[Information provided Boundary: Start]

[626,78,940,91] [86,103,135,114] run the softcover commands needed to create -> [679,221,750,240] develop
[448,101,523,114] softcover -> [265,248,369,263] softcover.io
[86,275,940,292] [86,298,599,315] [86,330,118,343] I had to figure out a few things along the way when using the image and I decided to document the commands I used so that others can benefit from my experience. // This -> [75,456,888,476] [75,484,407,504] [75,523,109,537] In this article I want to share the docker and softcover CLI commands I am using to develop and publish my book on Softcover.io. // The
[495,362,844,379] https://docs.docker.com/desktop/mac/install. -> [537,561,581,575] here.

[Information provided Boundary: End]
[Information provided Boundary: Start]

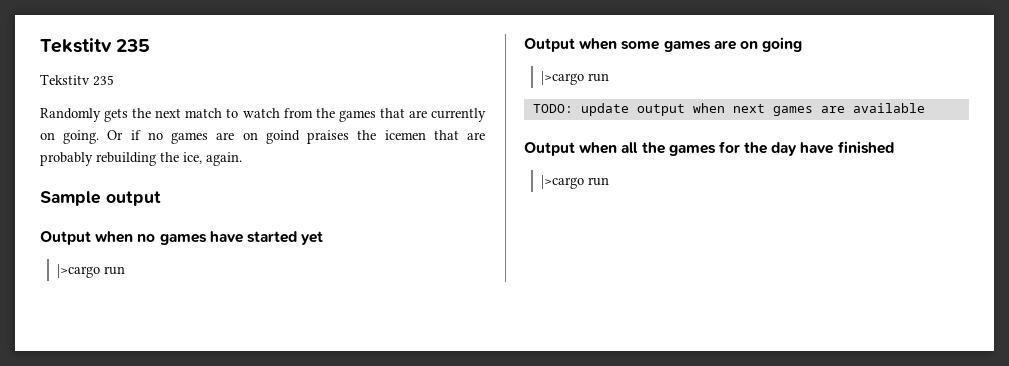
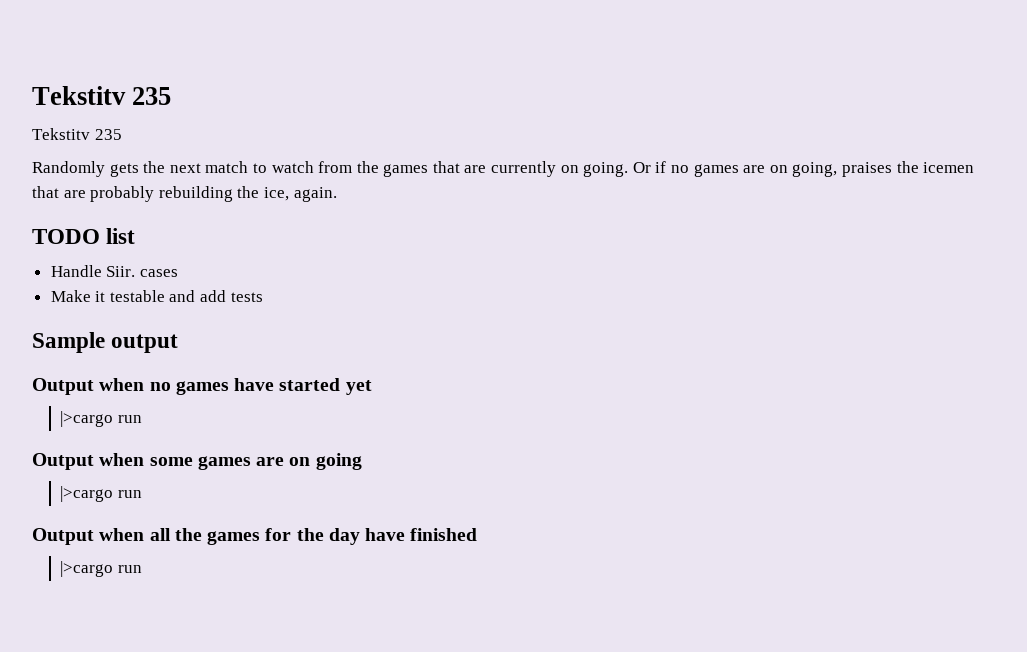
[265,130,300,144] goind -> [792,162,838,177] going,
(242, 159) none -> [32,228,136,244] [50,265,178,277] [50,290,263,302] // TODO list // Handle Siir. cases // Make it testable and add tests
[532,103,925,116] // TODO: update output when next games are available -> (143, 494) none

[Information provided Boundary: End]

Would you filter the entries above and keep each line that has the word "TODO"?

### Answer for this exercise
(242, 159) none -> [32,228,136,244] [50,265,178,277] [50,290,263,302] // TODO list // Handle Siir. cases // Make it testable and add tests
[532,103,925,116] // TODO: update output when next games are available -> (143, 494) none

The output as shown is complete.